■ Work item ■
Every line of the data below should be retyped exactly.

[Stored data entries]
########################################

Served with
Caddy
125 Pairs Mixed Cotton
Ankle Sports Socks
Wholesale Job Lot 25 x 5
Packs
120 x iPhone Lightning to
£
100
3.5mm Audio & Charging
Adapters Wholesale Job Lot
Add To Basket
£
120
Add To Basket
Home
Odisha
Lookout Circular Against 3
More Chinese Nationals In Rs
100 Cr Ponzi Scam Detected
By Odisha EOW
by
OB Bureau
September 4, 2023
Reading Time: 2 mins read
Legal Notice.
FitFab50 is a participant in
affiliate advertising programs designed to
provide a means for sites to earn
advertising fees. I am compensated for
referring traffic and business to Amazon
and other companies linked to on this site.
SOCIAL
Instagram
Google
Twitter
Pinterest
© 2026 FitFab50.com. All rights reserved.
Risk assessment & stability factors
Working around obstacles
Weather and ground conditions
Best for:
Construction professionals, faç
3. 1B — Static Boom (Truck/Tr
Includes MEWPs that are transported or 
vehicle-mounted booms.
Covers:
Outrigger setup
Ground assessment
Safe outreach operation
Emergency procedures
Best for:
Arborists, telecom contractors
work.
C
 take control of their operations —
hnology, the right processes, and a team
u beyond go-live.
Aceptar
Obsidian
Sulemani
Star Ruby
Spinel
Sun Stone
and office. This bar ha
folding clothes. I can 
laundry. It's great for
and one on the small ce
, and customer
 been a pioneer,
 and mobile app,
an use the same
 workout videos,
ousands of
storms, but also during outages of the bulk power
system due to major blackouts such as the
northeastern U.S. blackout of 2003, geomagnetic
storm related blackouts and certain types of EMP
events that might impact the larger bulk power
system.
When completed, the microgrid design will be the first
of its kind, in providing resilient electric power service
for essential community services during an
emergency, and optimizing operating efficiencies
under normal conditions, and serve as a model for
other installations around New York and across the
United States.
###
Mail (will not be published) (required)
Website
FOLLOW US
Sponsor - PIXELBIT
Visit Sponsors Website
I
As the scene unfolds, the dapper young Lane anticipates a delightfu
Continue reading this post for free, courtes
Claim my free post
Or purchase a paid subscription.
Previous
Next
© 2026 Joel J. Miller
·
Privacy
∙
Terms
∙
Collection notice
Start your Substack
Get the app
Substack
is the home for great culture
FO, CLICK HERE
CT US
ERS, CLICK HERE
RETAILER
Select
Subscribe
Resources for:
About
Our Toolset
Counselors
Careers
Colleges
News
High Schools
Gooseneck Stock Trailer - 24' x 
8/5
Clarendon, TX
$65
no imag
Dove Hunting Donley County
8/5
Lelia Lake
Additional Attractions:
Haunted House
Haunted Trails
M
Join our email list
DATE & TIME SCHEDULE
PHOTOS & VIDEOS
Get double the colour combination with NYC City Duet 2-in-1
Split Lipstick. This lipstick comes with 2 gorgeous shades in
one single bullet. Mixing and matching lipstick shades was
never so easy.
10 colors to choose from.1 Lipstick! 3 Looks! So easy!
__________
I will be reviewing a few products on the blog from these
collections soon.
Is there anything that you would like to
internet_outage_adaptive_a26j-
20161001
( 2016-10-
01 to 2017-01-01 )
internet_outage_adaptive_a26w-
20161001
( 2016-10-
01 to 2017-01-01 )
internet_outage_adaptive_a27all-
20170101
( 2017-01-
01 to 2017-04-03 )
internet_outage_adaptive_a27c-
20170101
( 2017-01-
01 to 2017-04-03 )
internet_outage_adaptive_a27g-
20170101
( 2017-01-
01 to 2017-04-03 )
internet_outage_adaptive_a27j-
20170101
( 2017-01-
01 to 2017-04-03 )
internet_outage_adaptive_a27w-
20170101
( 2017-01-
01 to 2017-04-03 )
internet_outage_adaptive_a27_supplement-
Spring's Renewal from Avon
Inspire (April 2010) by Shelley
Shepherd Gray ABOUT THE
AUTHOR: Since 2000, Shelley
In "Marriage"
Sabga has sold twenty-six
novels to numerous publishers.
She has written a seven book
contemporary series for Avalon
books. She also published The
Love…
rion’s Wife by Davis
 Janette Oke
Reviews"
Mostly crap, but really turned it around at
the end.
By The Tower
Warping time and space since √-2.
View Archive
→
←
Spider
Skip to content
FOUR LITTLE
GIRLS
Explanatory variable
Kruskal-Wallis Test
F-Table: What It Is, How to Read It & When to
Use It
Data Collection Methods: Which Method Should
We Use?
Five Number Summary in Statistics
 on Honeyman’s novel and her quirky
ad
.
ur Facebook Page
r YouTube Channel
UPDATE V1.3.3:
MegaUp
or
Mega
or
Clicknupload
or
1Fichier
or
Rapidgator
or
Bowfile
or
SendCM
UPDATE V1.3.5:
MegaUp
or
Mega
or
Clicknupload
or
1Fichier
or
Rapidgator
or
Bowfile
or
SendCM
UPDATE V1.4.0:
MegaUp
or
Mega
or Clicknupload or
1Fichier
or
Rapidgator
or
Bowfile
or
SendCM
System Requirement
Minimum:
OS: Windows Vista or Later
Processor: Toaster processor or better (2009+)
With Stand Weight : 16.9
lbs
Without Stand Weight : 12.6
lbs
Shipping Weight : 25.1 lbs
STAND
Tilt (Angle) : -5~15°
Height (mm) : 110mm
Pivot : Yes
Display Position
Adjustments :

########################################

■ Result below ■
Served with
Caddy
125 Pairs Mixed Cotton
Ankle Sports Socks
Wholesale Job Lot 25 x 5
Packs
120 x iPhone Lightning to
£
100
3.5mm Audio & Charging
Adapters Wholesale Job Lot
Add To Basket
£
120
Add To Basket
Home
Odisha
Lookout Circular Against 3
More Chinese Nationals In Rs
100 Cr Ponzi Scam Detected
By Odisha EOW
by
OB Bureau
September 4, 2023
Reading Time: 2 mins read
Legal Notice.
FitFab50 is a participant in
affiliate advertising programs designed to
provide a means for sites to earn
advertising fees. I am compensated for
referring traffic and business to Amazon
and other companies linked to on this site.
SOCIAL
Instagram
Google
Twitter
Pinterest
© 2026 FitFab50.com. All rights reserved.
Risk assessment & stability factors
Working around obstacles
Weather and ground conditions
Best for:
Construction professionals, faç
3. 1B — Static Boom (Truck/Tr
Includes MEWPs that are transported or 
vehicle-mounted booms.
Covers:
Outrigger setup
Ground assessment
Safe outreach operation
Emergency procedures
Best for:
Arborists, telecom contractors
work.
C
 take control of their operations —
hnology, the right processes, and a team
u beyond go-live.
Aceptar
Obsidian
Sulemani
Star Ruby
Spinel
Sun Stone
and office. This bar ha
folding clothes. I can 
laundry. It's great for
and one on the small ce
, and customer
 been a pioneer,
 and mobile app,
an use the same
 workout videos,
ousands of
storms, but also during outages of the bulk power
system due to major blackouts such as the
northeastern U.S. blackout of 2003, geomagnetic
storm related blackouts and certain types of EMP
events that might impact the larger bulk power
system.
When completed, the microgrid design will be the first
of its kind, in providing resilient electric power service
for essential community services during an
emergency, and optimizing operating efficiencies
under normal conditions, and serve as a model for
other installations around New York and across the
United States.
###
Mail (will not be published) (required)
Website
FOLLOW US
Sponsor - PIXELBIT
Visit Sponsors Website
I
As the scene unfolds, the dapper young Lane anticipates a delightfu
Continue reading this post for free, courtes
Claim my free post
Or purchase a paid subscription.
Previous
Next
© 2026 Joel J. Miller
·
Privacy
∙
Terms
∙
Collection notice
Start your Substack
Get the app
Substack
is the home for great culture
FO, CLICK HERE
CT US
ERS, CLICK HERE
RETAILER
Select
Subscribe
Resources for:
About
Our Toolset
Counselors
Careers
Colleges
News
High Schools
Gooseneck Stock Trailer - 24' x 
8/5
Clarendon, TX
$65
no imag
Dove Hunting Donley County
8/5
Lelia Lake
Additional Attractions:
Haunted House
Haunted Trails
M
Join our email list
DATE & TIME SCHEDULE
PHOTOS & VIDEOS
Get double the colour combination with NYC City Duet 2-in-1
Split Lipstick. This lipstick comes with 2 gorgeous shades in
one single bullet. Mixing and matching lipstick shades was
never so easy.
10 colors to choose from.1 Lipstick! 3 Looks! So easy!
__________
I will be reviewing a few products on the blog from these
collections soon.
Is there anything that you would like to
internet_outage_adaptive_a26j-
20161001
( 2016-10-
01 to 2017-01-01 )
internet_outage_adaptive_a26w-
20161001
( 2016-10-
01 to 2017-01-01 )
internet_outage_adaptive_a27all-
20170101
( 2017-01-
01 to 2017-04-03 )
internet_outage_adaptive_a27c-
20170101
( 2017-01-
01 to 2017-04-03 )
internet_outage_adaptive_a27g-
20170101
( 2017-01-
01 to 2017-04-03 )
internet_outage_adaptive_a27j-
20170101
( 2017-01-
01 to 2017-04-03 )
internet_outage_adaptive_a27w-
20170101
( 2017-01-
01 to 2017-04-03 )
internet_outage_adaptive_a27_supplement-
Spring's Renewal from Avon
Inspire (April 2010) by Shelley
Shepherd Gray ABOUT THE
AUTHOR: Since 2000, Shelley
In "Marriage"
Sabga has sold twenty-six
novels to numerous publishers.
She has written a seven book
contemporary series for Avalon
books. She also published The
Love…
rion’s Wife by Davis
 Janette Oke
Reviews"
Mostly crap, but really turned it around at
the end.
By The Tower
Warping time and space since √-2.
View Archive
→
←
Spider
Skip to content
FOUR LITTLE
GIRLS
Explanatory variable
Kruskal-Wallis Test
F-Table: What It Is, How to Read It & When to
Use It
Data Collection Methods: Which Method Should
We Use?
Five Number Summary in Statistics
 on Honeyman’s novel and her quirky
ad
.
ur Facebook Page
r YouTube Channel
UPDATE V1.3.3:
MegaUp
or
Mega
or
Clicknupload
or
1Fichier
or
Rapidgator
or
Bowfile
or
SendCM
UPDATE V1.3.5:
MegaUp
or
Mega
or
Clicknupload
or
1Fichier
or
Rapidgator
or
Bowfile
or
SendCM
UPDATE V1.4.0:
MegaUp
or
Mega
or Clicknupload or
1Fichier
or
Rapidgator
or
Bowfile
or
SendCM
System Requirement
Minimum:
OS: Windows Vista or Later
Processor: Toaster processor or better (2009+)
With Stand Weight : 16.9
lbs
Without Stand Weight : 12.6
lbs
Shipping Weight : 25.1 lbs
STAND
Tilt (Angle) : -5~15°
Height (mm) : 110mm
Pivot : Yes
Display Position
Adjustments :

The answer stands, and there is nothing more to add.